Knowledge-Based Prediction of Load-Carrying Capacity of RC Flat Slab through Neural Network and FEM

Abstract

The present research work aims to compare the results for predicting the ultimate response of Reinforced Concrete (RC) members using Current Design Codes (CDCs), an alternative method based on the Compressive Force Path (CFP) method, and Artificial Neural Network (ANN). For this purpose, the database of 145 samples of RC Flat Slab with the simple supported condition under concentrated load is developed from the latest published work. All the cases studied were Square Concrete Slabs (SCS). The critical parameters used as input for the study were column dimension, cs, depth of the slab, ds, shear span ratio, $a_{vs}/d$ , longitudinal percentage steel ratio, ρls, yield strength of longitudinal steel, fyls, the compressive strength of concrete, fcs, and ultimate load-carrying capacity, Vus.
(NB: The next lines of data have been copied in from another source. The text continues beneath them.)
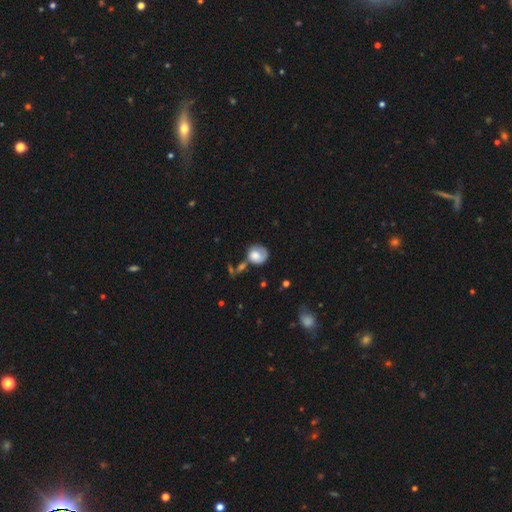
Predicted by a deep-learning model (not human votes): smooth_or_featured: smooth (p=0.71) [alt: featured or disk p=0.22]
how_rounded: round (p=0.76) [alt: in between p=0.23]
merging: none (p=0.46) [alt: minor disturbance p=0.26]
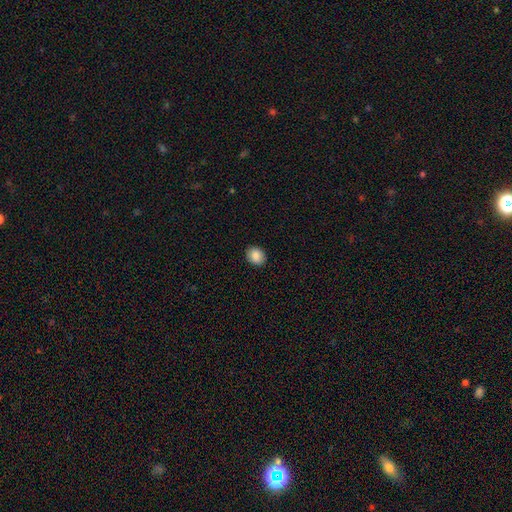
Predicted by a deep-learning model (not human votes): smooth_or_featured: smooth (p=0.88) [alt: star or artifact p=0.08]
how_rounded: round (p=0.57) [alt: in between p=0.42]
merging: none (p=0.91) [alt: minor disturbance p=0.07]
Seven ANN models were trained using different combinations of input parameters and different points of hidden neurons with different activation functions. The results exhibited that SCS-4 was the most optimized ANN model, having the maximum value of R (89%) with the least values of MSE (0.62%) and MAE (6.2%). It did not only reduce the error but also predicted accurate results with the least quantity of input parameters. The predictions obtained from the studied models (i.e., CDCs, CFP, and ANN) exhibited that results obtained using the ANNs model correlated well with the experimental data. Furthermore, the FEM results for the selected cases show the closer result to the ANN predictions.